• What to do
Repeat the data exactly, leaving out any image.

• Dataset extract
=-=-=
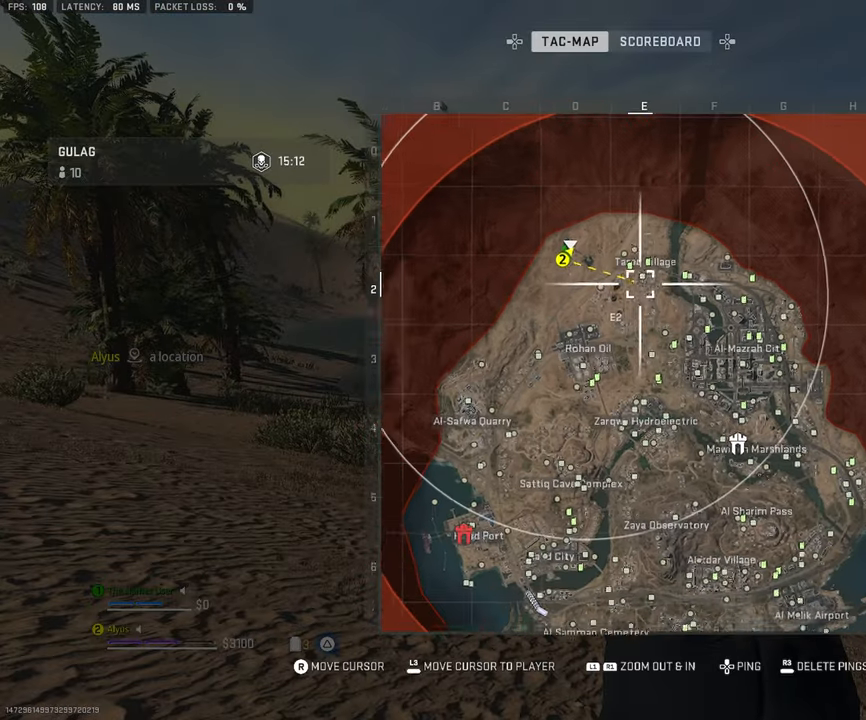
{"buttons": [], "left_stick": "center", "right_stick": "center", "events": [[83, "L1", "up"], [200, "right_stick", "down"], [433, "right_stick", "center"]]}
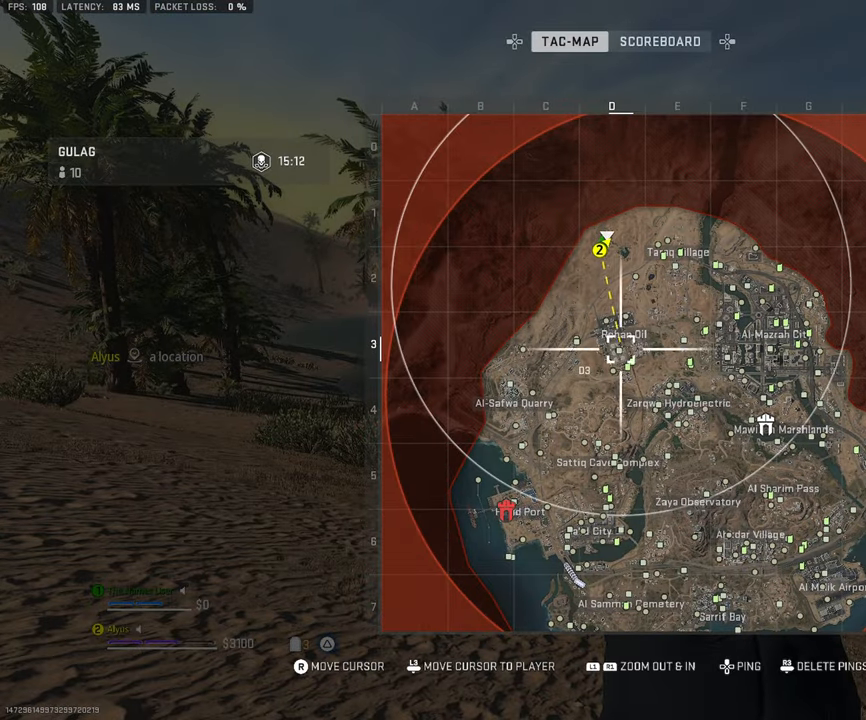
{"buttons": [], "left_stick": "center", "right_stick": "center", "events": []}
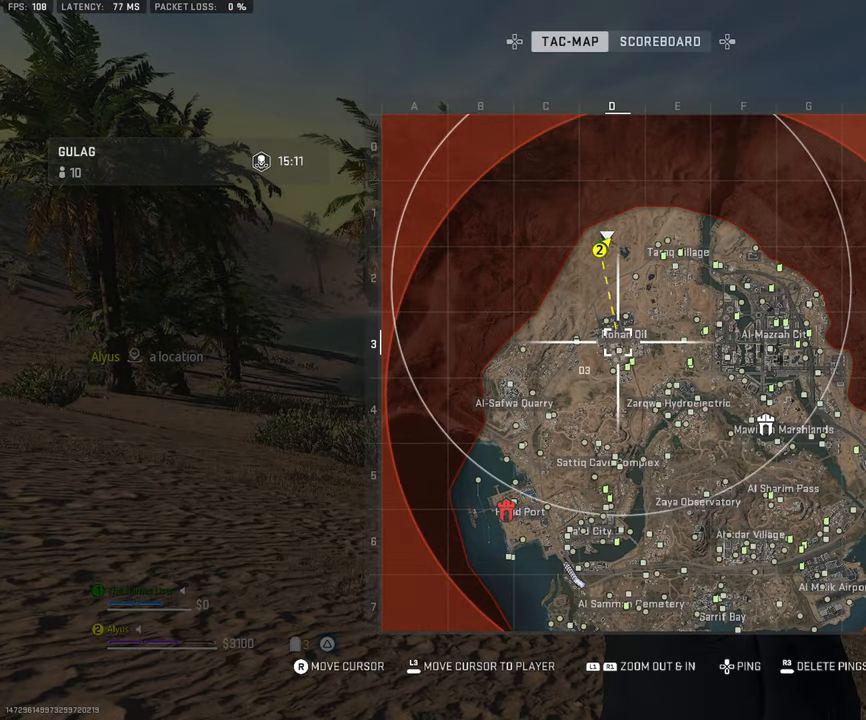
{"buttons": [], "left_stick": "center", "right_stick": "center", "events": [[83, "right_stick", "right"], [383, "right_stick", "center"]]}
=-=-=
• Written answer
{"buttons": [], "left_stick": "center", "right_stick": "center", "events": [[83, "L1", "up"], [200, "right_stick", "down"], [433, "right_stick", "center"]]}
{"buttons": [], "left_stick": "center", "right_stick": "center", "events": []}
{"buttons": [], "left_stick": "center", "right_stick": "center", "events": [[83, "right_stick", "right"], [383, "right_stick", "center"]]}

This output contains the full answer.